══ Extracted text

Role-Based Access Control with Firebird and Spring Boot

January 22, 2026

#1

Role-Based Access Control (RBAC) ensures users can only perform actions allowed for their role. Let’s build simple RBAC using Firebird and Spring Boot.

1. Add Dependencies

Add the required dependencies to your pom.xml:

<dependency>
  <groupId>org.springframework.boot</groupId>
  <artifactId>spring-boot-starter-security</artifactId>
</dependency>
<dependency>
  <groupId>org.springframework.boot</groupId>
  <artifactId>spring-boot-starter-data-jpa</artifactId>
</dependency>
<dependency>
  <groupId>org.firebirdsql.jdbc</groupId>
  <artifactId>jaybird</artifactId>
  <version>5.0.3</version>
</dependency>

2. Configure Firebird Database

Add configuration to application.properties:

spring.datasource.url=jdbc:firebirdsql://localhost:3050/D:/data/mydb.fdb
spring.datasource.username=sysdba
spring.datasource.password=masterkey
spring.jpa.hibernate.ddl-auto=update

3. Create User and Role Entities

@Entity
public class Role {
    @Id @GeneratedValue(strategy = GenerationType.IDENTITY)
    private Long id;
    private String name;
}

@Entity
public class User {
    @Id @GeneratedValue(strategy = GenerationType.IDENTITY)

════
══ Available data

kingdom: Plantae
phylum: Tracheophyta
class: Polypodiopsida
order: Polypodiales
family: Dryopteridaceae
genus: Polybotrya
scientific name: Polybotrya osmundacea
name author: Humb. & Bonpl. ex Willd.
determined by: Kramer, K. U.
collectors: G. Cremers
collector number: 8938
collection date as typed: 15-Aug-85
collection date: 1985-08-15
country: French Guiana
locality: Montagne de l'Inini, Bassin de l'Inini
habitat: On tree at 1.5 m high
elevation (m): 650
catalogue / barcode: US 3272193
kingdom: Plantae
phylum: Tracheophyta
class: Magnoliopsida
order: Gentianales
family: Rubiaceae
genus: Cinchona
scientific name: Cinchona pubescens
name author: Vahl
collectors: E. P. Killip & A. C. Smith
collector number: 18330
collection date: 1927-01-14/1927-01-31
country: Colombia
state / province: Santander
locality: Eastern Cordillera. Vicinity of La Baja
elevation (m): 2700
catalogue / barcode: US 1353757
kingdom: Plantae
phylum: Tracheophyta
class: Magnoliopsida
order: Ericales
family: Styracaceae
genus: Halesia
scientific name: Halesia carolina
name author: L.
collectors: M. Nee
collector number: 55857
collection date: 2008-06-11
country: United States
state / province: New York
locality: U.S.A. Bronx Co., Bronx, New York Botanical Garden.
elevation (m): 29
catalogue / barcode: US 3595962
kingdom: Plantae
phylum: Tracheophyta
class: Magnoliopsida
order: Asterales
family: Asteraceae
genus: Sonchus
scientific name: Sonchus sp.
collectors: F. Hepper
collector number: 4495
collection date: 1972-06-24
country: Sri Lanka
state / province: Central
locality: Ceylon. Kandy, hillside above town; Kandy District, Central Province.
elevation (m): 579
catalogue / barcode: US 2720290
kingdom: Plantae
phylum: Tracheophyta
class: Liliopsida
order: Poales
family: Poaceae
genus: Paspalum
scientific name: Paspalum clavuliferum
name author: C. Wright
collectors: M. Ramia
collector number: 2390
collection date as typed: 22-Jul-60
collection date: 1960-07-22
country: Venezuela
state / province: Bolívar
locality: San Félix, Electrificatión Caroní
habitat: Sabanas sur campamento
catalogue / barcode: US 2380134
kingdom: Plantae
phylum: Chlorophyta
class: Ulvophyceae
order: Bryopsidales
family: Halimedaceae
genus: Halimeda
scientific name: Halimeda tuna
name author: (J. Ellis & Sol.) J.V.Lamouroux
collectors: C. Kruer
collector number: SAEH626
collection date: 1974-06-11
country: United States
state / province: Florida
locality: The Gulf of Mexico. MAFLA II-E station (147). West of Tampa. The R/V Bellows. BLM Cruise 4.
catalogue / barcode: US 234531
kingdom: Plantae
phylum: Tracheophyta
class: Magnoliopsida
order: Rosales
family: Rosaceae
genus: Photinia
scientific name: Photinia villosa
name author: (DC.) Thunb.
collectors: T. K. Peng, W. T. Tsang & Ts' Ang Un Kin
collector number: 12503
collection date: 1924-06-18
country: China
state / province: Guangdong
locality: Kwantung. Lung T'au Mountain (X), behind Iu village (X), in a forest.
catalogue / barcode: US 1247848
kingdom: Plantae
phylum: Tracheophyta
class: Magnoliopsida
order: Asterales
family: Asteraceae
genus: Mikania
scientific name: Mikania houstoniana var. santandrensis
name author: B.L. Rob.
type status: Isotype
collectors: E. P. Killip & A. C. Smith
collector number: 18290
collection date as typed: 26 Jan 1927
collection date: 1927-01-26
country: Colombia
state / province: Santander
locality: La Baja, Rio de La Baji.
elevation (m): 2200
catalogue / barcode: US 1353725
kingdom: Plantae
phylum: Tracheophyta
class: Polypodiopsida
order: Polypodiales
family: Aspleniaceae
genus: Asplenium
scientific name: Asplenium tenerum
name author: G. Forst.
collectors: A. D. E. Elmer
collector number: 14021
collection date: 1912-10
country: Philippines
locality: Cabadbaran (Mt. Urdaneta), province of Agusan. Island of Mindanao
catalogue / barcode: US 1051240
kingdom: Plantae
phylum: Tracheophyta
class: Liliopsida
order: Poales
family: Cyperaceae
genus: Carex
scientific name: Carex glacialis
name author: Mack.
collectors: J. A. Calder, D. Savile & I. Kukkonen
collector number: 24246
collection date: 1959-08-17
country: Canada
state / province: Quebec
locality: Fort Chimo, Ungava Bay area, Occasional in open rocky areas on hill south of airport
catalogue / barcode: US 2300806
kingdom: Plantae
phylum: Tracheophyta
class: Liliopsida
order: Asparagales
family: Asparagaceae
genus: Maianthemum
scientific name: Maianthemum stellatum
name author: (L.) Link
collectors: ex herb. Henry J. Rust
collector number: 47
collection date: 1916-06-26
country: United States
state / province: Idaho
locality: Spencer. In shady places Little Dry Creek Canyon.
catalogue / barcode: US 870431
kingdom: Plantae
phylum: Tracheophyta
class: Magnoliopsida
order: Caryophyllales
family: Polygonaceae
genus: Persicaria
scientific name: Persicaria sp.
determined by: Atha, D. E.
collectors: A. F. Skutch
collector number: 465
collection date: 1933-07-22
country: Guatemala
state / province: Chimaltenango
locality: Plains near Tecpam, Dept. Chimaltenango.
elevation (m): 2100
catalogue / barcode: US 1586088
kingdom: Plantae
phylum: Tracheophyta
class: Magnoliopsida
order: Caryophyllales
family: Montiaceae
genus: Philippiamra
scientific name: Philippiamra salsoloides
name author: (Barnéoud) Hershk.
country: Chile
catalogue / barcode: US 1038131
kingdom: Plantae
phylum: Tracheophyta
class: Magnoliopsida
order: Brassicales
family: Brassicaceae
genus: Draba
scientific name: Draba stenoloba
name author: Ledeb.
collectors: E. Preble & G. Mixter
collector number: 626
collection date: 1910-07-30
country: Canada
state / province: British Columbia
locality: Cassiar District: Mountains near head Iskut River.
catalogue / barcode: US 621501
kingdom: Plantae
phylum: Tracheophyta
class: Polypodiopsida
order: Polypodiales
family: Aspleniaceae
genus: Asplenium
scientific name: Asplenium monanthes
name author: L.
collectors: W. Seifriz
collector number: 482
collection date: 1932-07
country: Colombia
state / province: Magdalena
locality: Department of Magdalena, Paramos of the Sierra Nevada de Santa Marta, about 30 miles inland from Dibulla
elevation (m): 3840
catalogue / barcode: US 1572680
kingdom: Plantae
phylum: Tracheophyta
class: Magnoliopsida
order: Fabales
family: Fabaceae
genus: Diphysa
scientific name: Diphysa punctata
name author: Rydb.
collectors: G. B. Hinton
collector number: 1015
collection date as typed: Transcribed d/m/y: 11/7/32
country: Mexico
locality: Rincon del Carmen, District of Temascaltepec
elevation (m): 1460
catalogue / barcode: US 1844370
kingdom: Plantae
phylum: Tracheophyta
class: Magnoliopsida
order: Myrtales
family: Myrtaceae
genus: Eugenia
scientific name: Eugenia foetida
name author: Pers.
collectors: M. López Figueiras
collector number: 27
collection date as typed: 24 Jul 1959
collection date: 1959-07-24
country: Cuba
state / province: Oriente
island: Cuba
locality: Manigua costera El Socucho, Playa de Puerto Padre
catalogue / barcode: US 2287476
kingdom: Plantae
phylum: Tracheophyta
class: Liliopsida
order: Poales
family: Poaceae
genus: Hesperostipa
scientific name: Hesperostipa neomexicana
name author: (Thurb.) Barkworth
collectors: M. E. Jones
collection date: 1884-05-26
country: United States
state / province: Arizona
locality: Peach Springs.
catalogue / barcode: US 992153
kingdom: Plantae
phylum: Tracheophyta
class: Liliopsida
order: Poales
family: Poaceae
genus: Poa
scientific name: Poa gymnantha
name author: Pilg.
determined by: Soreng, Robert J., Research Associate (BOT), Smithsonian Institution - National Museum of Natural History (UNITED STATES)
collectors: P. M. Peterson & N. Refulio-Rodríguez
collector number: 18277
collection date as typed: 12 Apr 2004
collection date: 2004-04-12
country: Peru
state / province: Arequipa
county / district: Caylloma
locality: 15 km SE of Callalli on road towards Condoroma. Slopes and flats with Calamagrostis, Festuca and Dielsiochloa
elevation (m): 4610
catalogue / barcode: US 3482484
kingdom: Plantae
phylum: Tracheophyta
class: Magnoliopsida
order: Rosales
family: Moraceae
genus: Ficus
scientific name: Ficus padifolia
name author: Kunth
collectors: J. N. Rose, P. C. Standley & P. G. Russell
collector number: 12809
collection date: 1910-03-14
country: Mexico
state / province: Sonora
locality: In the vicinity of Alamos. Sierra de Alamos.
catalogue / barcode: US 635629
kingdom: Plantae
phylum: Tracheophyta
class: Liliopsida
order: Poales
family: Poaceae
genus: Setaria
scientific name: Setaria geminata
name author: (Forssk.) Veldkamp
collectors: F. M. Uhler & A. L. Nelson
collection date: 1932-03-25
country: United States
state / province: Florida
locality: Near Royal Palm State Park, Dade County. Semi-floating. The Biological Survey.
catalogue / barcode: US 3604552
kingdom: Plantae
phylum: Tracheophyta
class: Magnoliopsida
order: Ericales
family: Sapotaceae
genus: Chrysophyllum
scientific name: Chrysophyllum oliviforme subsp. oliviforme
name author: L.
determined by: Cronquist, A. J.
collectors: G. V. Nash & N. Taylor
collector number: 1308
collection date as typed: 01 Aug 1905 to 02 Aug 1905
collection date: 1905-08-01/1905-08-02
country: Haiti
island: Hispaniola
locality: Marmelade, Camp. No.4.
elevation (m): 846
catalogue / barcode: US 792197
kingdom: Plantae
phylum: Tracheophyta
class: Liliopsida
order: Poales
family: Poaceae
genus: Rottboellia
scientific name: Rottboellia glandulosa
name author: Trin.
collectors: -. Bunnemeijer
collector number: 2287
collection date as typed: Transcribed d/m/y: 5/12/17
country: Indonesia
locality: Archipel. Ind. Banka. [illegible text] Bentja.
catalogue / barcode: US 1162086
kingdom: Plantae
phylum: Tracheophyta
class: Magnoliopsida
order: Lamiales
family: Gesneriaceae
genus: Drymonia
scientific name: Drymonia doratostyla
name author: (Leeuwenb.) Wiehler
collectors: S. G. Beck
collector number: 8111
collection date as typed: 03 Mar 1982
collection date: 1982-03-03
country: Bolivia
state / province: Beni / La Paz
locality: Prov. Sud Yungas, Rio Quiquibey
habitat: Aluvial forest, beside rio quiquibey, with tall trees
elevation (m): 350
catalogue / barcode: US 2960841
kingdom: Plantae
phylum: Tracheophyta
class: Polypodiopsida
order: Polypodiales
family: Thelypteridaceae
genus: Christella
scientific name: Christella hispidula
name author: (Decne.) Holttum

════

**Problem:** Reproduce the full text on role-based access control with Firebird and Spring Boot word for word, from its title to its last line. The material shown above stands apart from the text on role-based access control and is not part of it.

**Solved problem:**
Role-Based Access Control with Firebird and Spring Boot

January 22, 2026

#1

Role-Based Access Control (RBAC) ensures users can only perform actions allowed for their role. Let’s build simple RBAC using Firebird and Spring Boot.

1. Add Dependencies

Add the required dependencies to your pom.xml:

<dependency>
  <groupId>org.springframework.boot</groupId>
  <artifactId>spring-boot-starter-security</artifactId>
</dependency>
<dependency>
  <groupId>org.springframework.boot</groupId>
  <artifactId>spring-boot-starter-data-jpa</artifactId>
</dependency>
<dependency>
  <groupId>org.firebirdsql.jdbc</groupId>
  <artifactId>jaybird</artifactId>
  <version>5.0.3</version>
</dependency>

2. Configure Firebird Database

Add configuration to application.properties:

spring.datasource.url=jdbc:firebirdsql://localhost:3050/D:/data/mydb.fdb
spring.datasource.username=sysdba
spring.datasource.password=masterkey
spring.jpa.hibernate.ddl-auto=update

3. Create User and Role Entities

@Entity
public class Role {
    @Id @GeneratedValue(strategy = GenerationType.IDENTITY)
    private Long id;
    private String name;
}

@Entity
public class User {
    @Id @GeneratedValue(strategy = GenerationType.IDENTITY)